Provided text start

AEA16 v Minister for Immigration and Border Protection
[2016] FCA 1500
•9 November 2016
FEDERAL COURT OF AUSTRALIA
AEA16 v Minister for Immigration and Border Protection
[2016] FCA 1500
Appeal from: Application for extension of time and leave to appeal: AEA16 v Minister for Immigration& Anor [2016] FCCA 1125 File number: NSD 1056 of 2016 Judge: RARES J Date of judgment: 9 November 2016 Legislation: Federal Court Rules 2011 r 36.03
Migration Act 1958 (Cth) s 430
Cases cited: Corporation of the City of Enfield v Development Assessment Commission (2000) 199 CLR 135
Craig v South Australia (1995) 184 CLR 163
Jackamarra v Krakouer (1998) 195 CLR 516
Khan v Minister for Immigration and Ethnic Affairs (1987) 14 ALD 291
Minister for Aboriginal Affairs v Peko-Wallsend Limited (1986) 162 CLR 24
Minister for Immigration and Citizenship v SZJSS (2010) 243 CLR 164
Minister for Immigration and Citizenship v SZMDS (2010) 240 CLR 611
Minister for Immigration and Citizenship v SZRKT (2013) 212 FCR 99
Minister for Immigration and Ethnic Affairs v Wu Shan Liang (1996) 185 CLR 259
Minister for Immigration and Multicultural Affairs v Yusuf (2001) 206 CLR 323
Reg v Secretary of State for the Home Department; Ex parte Metha [1975] 1 WLR 1087
Date of hearing: 9 November 2016 Registry: New South Wales Division: General Division National Practice Area: Administrative and Constitutional Law and Human Rights Category: No Catchwords Number of paragraphs: 26 Counsel for the Applicant: Mr J Williams Solicitor for the First Respondent: Mr K Eskerie of Sparke Helmore Counsel for the Second Respondent: The Second Respondent filed a submitting notice ORDERS
NSD 1056 of 2016 BETWEEN: AEA16
Applicant
AND: MINISTER FOR IMMIGRATION AND BORDER PROTECTION
First Respondent
ADMINISTRATIVE APPEALS TRIBUNAL
Second Respondent
JUDGE:
RARES J
DATE OF ORDER:
9 NOVEMBER 2016
THE COURT ORDERS THAT:
1.The application for an extension of time and leave to appeal filed on 1 July 2016 be dismissed.
2.The applicant pay the costs of the first respondent.
Note: Entry of orders is dealt with in Rule 39.32 of the Federal Court Rules 2011.
REASONS FOR JUDGMENT
(REVISED FROM THE TRANSCRIPT)RARES J:
This is an application for an extension of time in which to file an appeal from the decision of the Federal Circuit Court dismissing the applicant’s application for Constitutional writ relief from a decision of the Administrative Appeals Tribunal given on 22 December 2015 to affirm the Minister’s delegate’s decision not to grant him a protection visa: AEA16 v Minister for Immigration [2016] FCCA 1125.
This application
The applicant filed this application on 1 July 2016, being 30 days after the expiration of the 21 day period, under r 36.03(a) of the Federal Court Rules 2011. However, the applicant swore an affidavit on 16 June 2016, explaining why he was, at that time 12 days late, albeit, that calculation itself was three days too short. He said that he was not allowed to work, could not afford the filing fee and had tried to borrow money from friends, they could not afford to assist him, so that he applied for relief from paying the filing fee on the ground of his financial hardship. Yet, the applicant, who was represented in this Court and the Court below by counsel, gave no explanation as to the delay between 16 June 2016 and 1 July 2015, even after the Minister raised this deficiency in his written submissions filed on 2 November 2016.

Provided text end
Records start

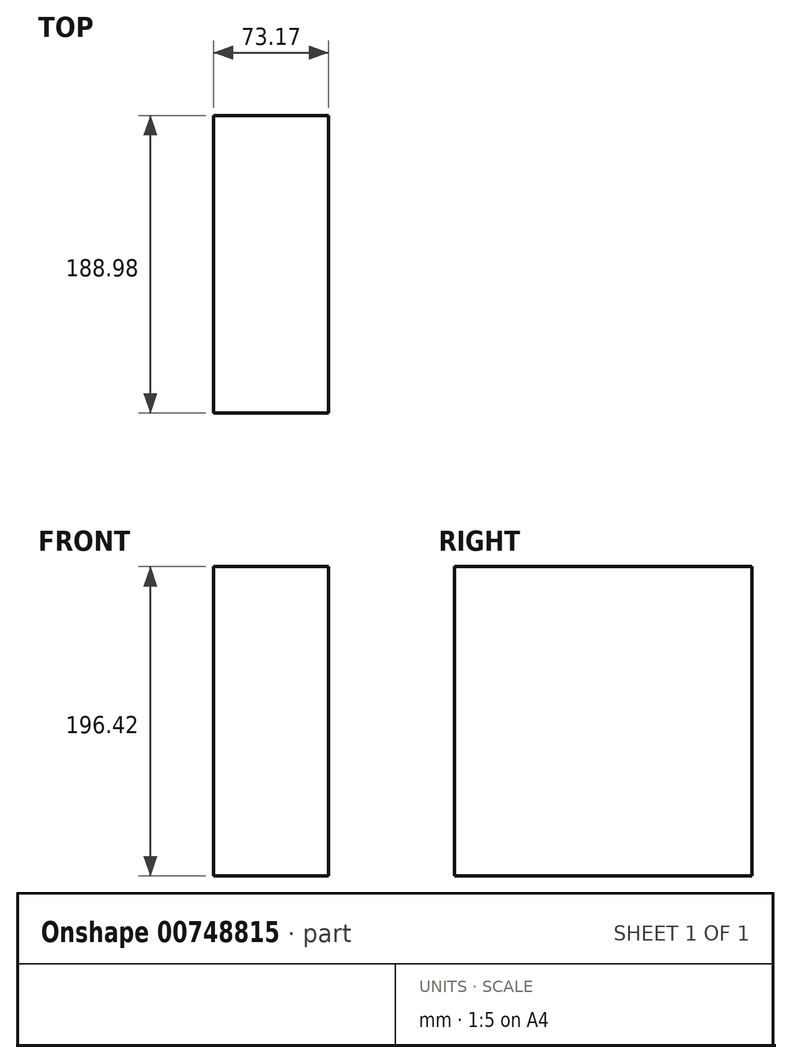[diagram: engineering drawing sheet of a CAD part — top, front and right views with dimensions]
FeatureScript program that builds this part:
annotation { "Feature Type Name" : "Feature", "Feature Type Description" : "" }
export const myFeature = defineFeature(function(context is Context, id is Id, definition is map)
    precondition{}
    {
        {
            var Q0;
            Q0=qCreatedBy(makeId("Top.planeOp"),FACE);
            var sketch = newSketch(context, id + "F0", { "sketchPlane" : qUnion([Q0])});
            skLineSegment(sketch, "E0.bottom", {"start": v(37.69, 63.53) * mm, "end": v(-37.69, 63.53) * mm});
            skLineSegment(sketch, "E0.top", {"start": v(37.69, -9.33) * mm, "end": v(-37.69, -9.33) * mm});
            skLineSegment(sketch, "E0.left", {"start": v(37.69, 63.53) * mm, "end": v(37.69, -9.33) * mm});
            skLineSegment(sketch, "E0.right", {"start": v(-37.69, 63.53) * mm, "end": v(-37.69, -9.33) * mm});
            skPoint(sketch, "E0.middle", {"position": v(0, 27.1) * mm});
            skLineSegment(sketch, "E1.bottom", {"start": v(0, 27.1) * mm, "end": v(0, 27.1) * mm});
            skLineSegment(sketch, "E1.top", {"start": v(0, 27.1) * mm, "end": v(0, 27.1) * mm});
            skLineSegment(sketch, "E1.left", {"start": v(0, 27.1) * mm, "end": v(0, 27.1) * mm});
            skLineSegment(sketch, "E1.right", {"start": v(0, 27.1) * mm, "end": v(0, 27.1) * mm});
            skLineSegment(sketch, "E2.bottom", {"start": v(-35.48, -276.47) * mm, "end": v(51.53, -276.47) * mm});
            skLineSegment(sketch, "E2.top", {"start": v(-35.48, 265.52) * mm, "end": v(51.53, 265.52) * mm});
            skLineSegment(sketch, "E2.left", {"start": v(-35.48, -276.47) * mm, "end": v(-35.48, 265.52) * mm});
            skLineSegment(sketch, "E2.right", {"start": v(51.53, -276.47) * mm, "end": v(51.53, 265.52) * mm});
            skPoint(sketch, "E2.middle", {"position": v(8.03, -5.48) * mm});
            skSolve(sketch);
        }
        {
            var Q0;
            {var subQ0=sQuery(id+"F0.wireOp",EDGE,"E0.left");Q0=makeQuery(id+"F0.imprint","IMPRINT",FACE,{"disambiguationData":[TD([[makeQuery(id+"F0.imprint","IMPRINT",EDGE,{"derivedFrom":subQ0}),-1.0]])]});}
            extrude(context, id + "F1", {"entities" : qUnion([Q0]), "depth" : 196.42 * mm, "offsetDistance" : 25.4 * mm});
        }
        {
            var Q0;
            Q0=makeQuery(id+"F1.opExtrude","SWEPT_FACE",FACE,{"disambiguationData":[OSD([sQuery(id+"F0.wireOp",EDGE,"E0.top")])]});
            extrude(context, id + "F2", {"entities" : qUnion([Q0]), "operationType" : NewBodyOperationType.ADD, "depth" : 116.13 * mm, "offsetDistance" : 25.4 * mm});
        }
        {
            var Q0;
            {var subQ0=sQuery(id+"F0.wireOp",EDGE,"E0.top");Q0=makeQuery(id+"F2.boolean.opBoolean","MERGE",FACE,{"derivedFrom":[makeQuery(id+"F1.opExtrude","CAP_FACE",FACE,{"disambiguationData":[OSD([sQuery(id+"F0.wireOp",EDGE,"E0.bottom"),subQ0,sQuery(id+"F0.wireOp",EDGE,"E0.left"),sQuery(id+"F0.wireOp",EDGE,"E2.left")])],"isStart":false}),makeQuery(id+"F2.opExtrude","SWEPT_FACE",FACE,{"disambiguationData":[OSD([subQ0]),TDD([makeQuery(id+"F1.opExtrude","CAP_EDGE",EDGE,{"disambiguationData":[OSD([subQ0])],"isStart":false})])]})]});}
            var sketch = newSketch(context, id + "F3", { "sketchPlane" : qUnion([Q0])});
            skLineSegment(sketch, "E3.bottom", {"start": v(0, 0) * mm, "end": v(-35.48, 0) * mm});
            skLineSegment(sketch, "E3.top", {"start": v(0, 25.55) * mm, "end": v(-35.48, 25.55) * mm});
            skLineSegment(sketch, "E3.left", {"start": v(0, 0) * mm, "end": v(0, 25.55) * mm});
            skLineSegment(sketch, "E3.right", {"start": v(-35.48, 0) * mm, "end": v(-35.48, 25.55) * mm});
            skSolve(sketch);
        }
        {
            var Q0;
            Q0 = qSketchRegion(id + "F3", true);
            var Q1;
            {var subQ2=sQuery(id+"F3.wireOp",EDGE,"E3.bottom");Q1=makeQuery(id+"F3.imprint","IMPRINT",FACE,{"disambiguationData":[TD([[makeQuery(id+"F3.imprint","IMPRINT",EDGE,{"derivedFrom":subQ2}),1.0]])]});}
            extrude(context, id + "F4", {"entities" : qUnion([Q0, Q1]), "operationType" : NewBodyOperationType.ADD, "oppositeDirection" : true, "depth" : 137.58 * mm, "offsetDistance" : 25.4 * mm});
        }
    });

Records end

▶ **What you will do**:
(A) In the AEA16 judgment, on what date did the applicant file his application for an extension of time and leave to appeal?
(B) According to the applicant's affidavit of 16 June 2016, as described in the AEA16 judgment, why was he late? Answer in one to three sentences.
(C) Pick up the AEA16 judgment after its final sentence and continue it.

▶ **Responses per task**:
(A) 1 July 2016.

(B) He said he was not allowed to work and could not afford the filing fee. He had tried to borrow from friends, but they could not afford to help, so he applied for relief from paying the fee on the ground of financial hardship.

(C)
The draft notice of appeal asserted that the trial judge erred in concluding that the applicant was not entitled to judicial review on the sole ground argued below, namely, that the Tribunal had failed to take into account relevant considerations with regard to the country information before it. The draft notice of appeal asserted that the applicant’s contention before his Honour “embedded” three complementary subgrounds into one ground, namely that the Tribunal had failed to take into account relevant considerations, that, first, the Tribunal failed “to give proper genuine and realistic consideration to the merits of the case” in accordance with what Gummow J had said in Khan v Minister for Immigration and Ethnic Affairs (1987) 14 ALD 291, secondly, it had failed to consider corroborative evidence in a way that constituted jurisdictional error, relying on what Robertson J had said in Minister for Immigration and Citizenship v SZRKT (2013) 212 FCR 99, and thirdly, the Tribunal’s decision was affected by jurisdictional error because there was a sufficient lack of probative evidence or logical connection between its findings and the material on which the Tribunal relied to make those findings, relying on what Crennan and Bell JJ had said in Minister for Immigration and Citizenship v SZMDS (2010) 240 CLR 611 at 647-648 [130]–[131] and 648-649 [133].
Background
The applicant is an ethnic Pashtun and a Shia Muslim from the Bangash tribe, from an area in the Kurram Agency in Pakistan. The applicant was represented throughout the course of the proceedings in the tribunal by a migration agent who provided the Tribunal with detailed submissions and country information seeking to make good the applicant’s case that he would face substantial or significant risk of harm were he to return to Pakistan and, in particular, the area within the Kurram Agency where his family lived.
He claimed that, relevantly, he was entitled to a protection visa for the purposes of the Refugees Convention by reason of his ethnicity, religion and his membership of a particular social group of persons in or connected to his situation as being the son of a Pakistan Government official of some prominence within his local area. He also claimed that Australia owed him complementary protection obligations.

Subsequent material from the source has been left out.